Making the switch to RE can be confusing if you have no prior knowledge of the industry. As such, with the recently Green Investment Tax Allowance (GITA) and Green Income Tax Exemption (GITE) until 2023, you can achieve optimum energy savings and enjoy reducing your overall operational costs. However, in order to encourage the nation, as well as the greater Asia-Pacific region, we bring you these upcoming trends and insights for the industry below:
Nation Will Focus on Bridging the Gaps Within RE
With the nation’s goal in reaching a RE mix target of 20% by 2025 and the extension of GITA and GITE till 2023, the Ministry of Energy, Science, Technology, Environment and Climate Change (MESTECC), is looking to reduce the reliability on fossil fuels (e.g.: natural gas, oil and coal), as well as lower the level of greenhouse gas (GHG) emissions.
As there are accessibility and financing challenges in obtaining RE, MESTECC has included initiatives to ensure those who invest in RE have more time to deploy the project, such as Net Energy Metering (NEM), Pilot Run of Peer-to-Peer (P2P) Energy Trading, the upcoming revised power purchase agreement (PPA) and more. However, while government initiates the following, what are some of the other untapped areas of renewable energy that need to be covered by policymakers and industry players?
Here are key areas to take note of:
Finance, Finance, Finance.
For businesses who are looking to reduce their overall operational costs, investing in RE may seem like a stretch due to common misconceptions such as the lack of awareness on the investments and the payback period. One common myth the public has towards owning a solar PV system is that the payback period is about ten (10) years when it is four (4) out of the 25 years of the system’s lifespan to see the ROI in investment. *
Due to the massive global adoption of solar PV systems, manufacturing costs have lowered, enabling solar PV panels to become more affordable. As such, solar PV systems have become more accessible to individuals in terms of pricing, investments and green financing solutions. To solve this issue, financial institutions are increasingly highlighting and building upon their green financing solutions, to provide more accessibility to individuals to invest in RE.
With more initiatives set by the Budget 2020 to benefit and encourage more Foreign Direct Investment (FDIs), Malaysia’s economy is set to expand in all aspects, including the RE industry. If the FDI in the RE industry increased, more jobs with better wages, new businesses venturing into the market, new economic opportunities which will boost the export-orientation of the nation, leading to an overall win for the industry. With the government tax incentives and local authorities’ initiatives in place, RE is set to expand the scope of the Malaysian economy.
Reducing Your Carbon Footprint
The carbon footprint is referred to as the “carbon dioxide (CO2) emissions from the combustion of coal, natural gas, oil and other fuels, including industrial waste and non-renewable municipal waste”, according to the Union of Concerned Scientists.
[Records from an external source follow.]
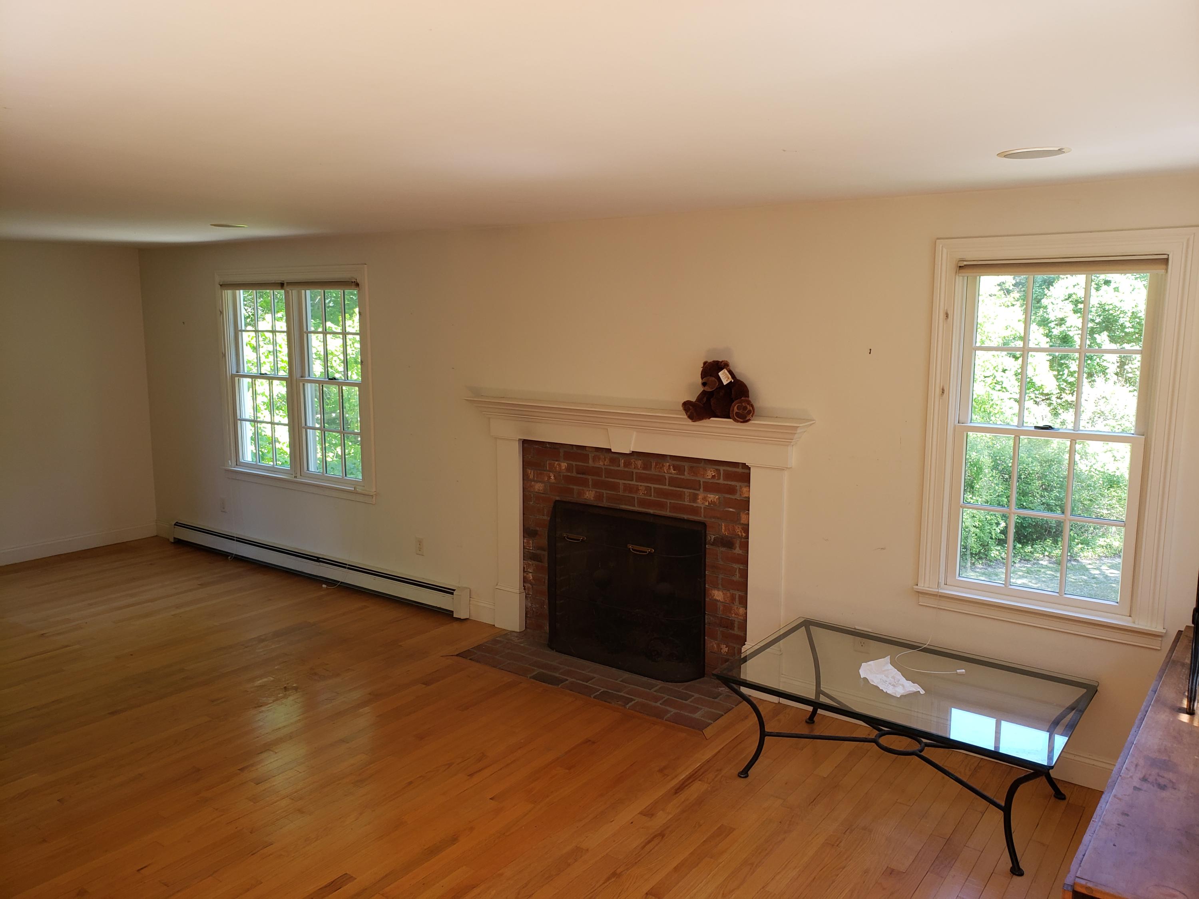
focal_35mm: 26
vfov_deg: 53.1
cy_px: 450
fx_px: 901
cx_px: 600
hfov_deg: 67.3
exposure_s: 1/60
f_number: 2.4
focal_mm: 4.3
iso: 80
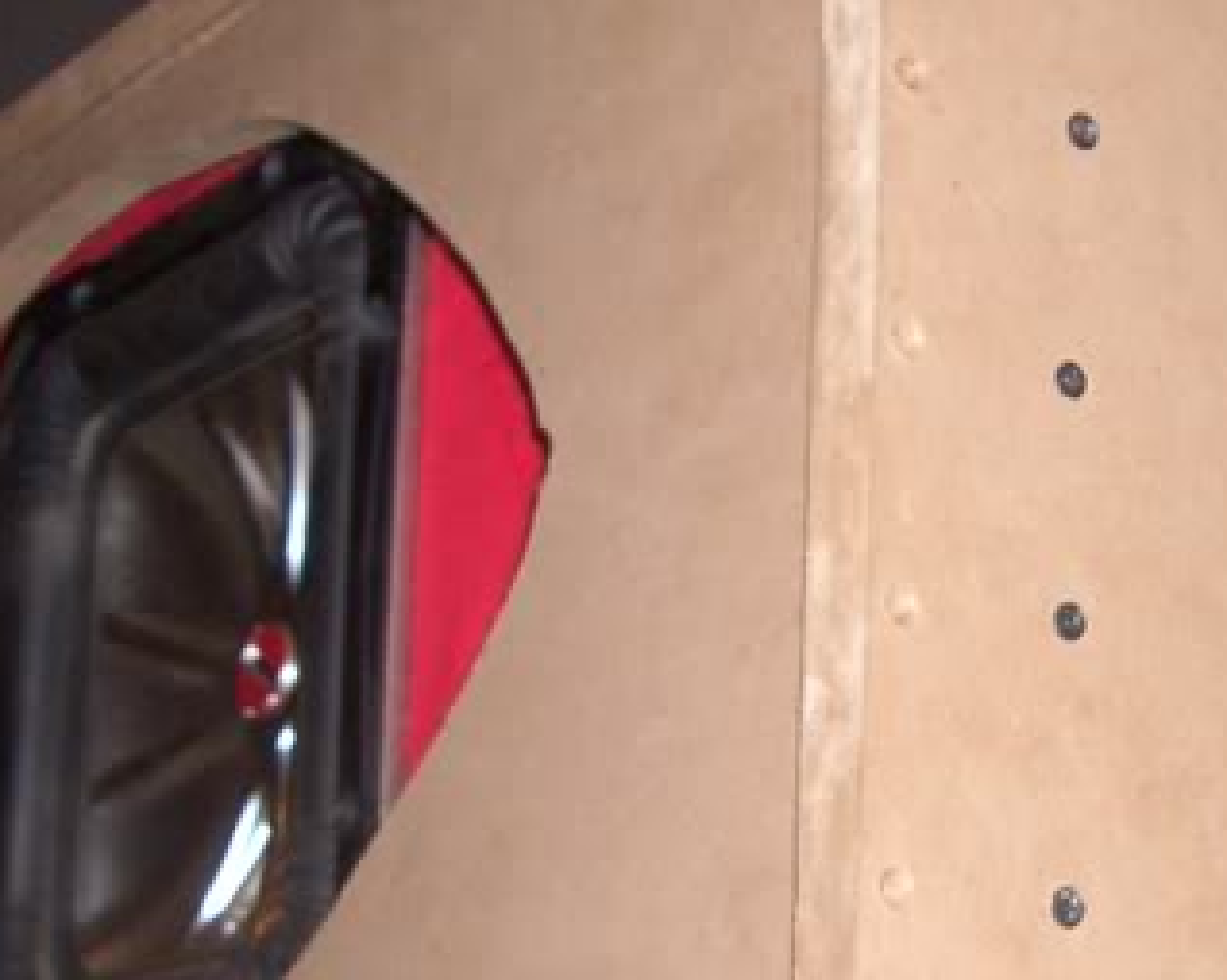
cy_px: 845
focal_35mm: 86
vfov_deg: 17.6
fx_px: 3121
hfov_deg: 22.0
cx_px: 914
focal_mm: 5.8
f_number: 2.6
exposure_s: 1/60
As the environment has experienced a large-scale of industrialization, deforestation, and massive agriculture for the past century and a half, the GHG has risen to levels that experts had not seen in three million years, according to the United Nations (UN). Currently, the amount of GHG emissions was recorded at 414.40ppm, as of 3 June 2019, which was just a 14.4ppm difference from 2013’s global GHG, according to the World Economic Forum.
With the increased GHG leading to an increase in global temperature, global net human-caused emissions of carbon dioxide (CO2) need to fall by about 45 percent from 2010 levels by 2030, reaching a ‘net zero’ around 2050-meaning that any remaining emissions need to be balanced by removing CO2 from the air, according to the UN. As a result of these factors, media outlets, environmentalists, industry leaders and members of the public are urging businesses to be more responsible for the environment, by reducing the CO2 levels.
With the ever-evolving era of digitalization, industry players will increasingly utilise big data, AI and IoT, in order to understand how to optimise the consumption energy pattern of users. We predict that there will be more use of IoT in future energy management solutions.
Malaysia’s Geographical Location
For the year of 2020, there will be more engagement in the investment of solar energy in Southeast Asia, due to its unique geographical location near the equator. As nations in the SEA region are known for their warm weather and a high solar irradiance, these factors will help encourage more international investment.
Prevention of Global Flood Threat
As global sea levels continue to rise due to the increasing global temperature from global warming, so does the risk of coastal flooding. According to Climate Central, the volume of the water expands when it is being warmed, leading it to raise the water levels. In order to prevent the increase in risk, if there is an increase in the adoption of RE, the consequences of sourcing fossil fuels used to produce electricity can be mitigated.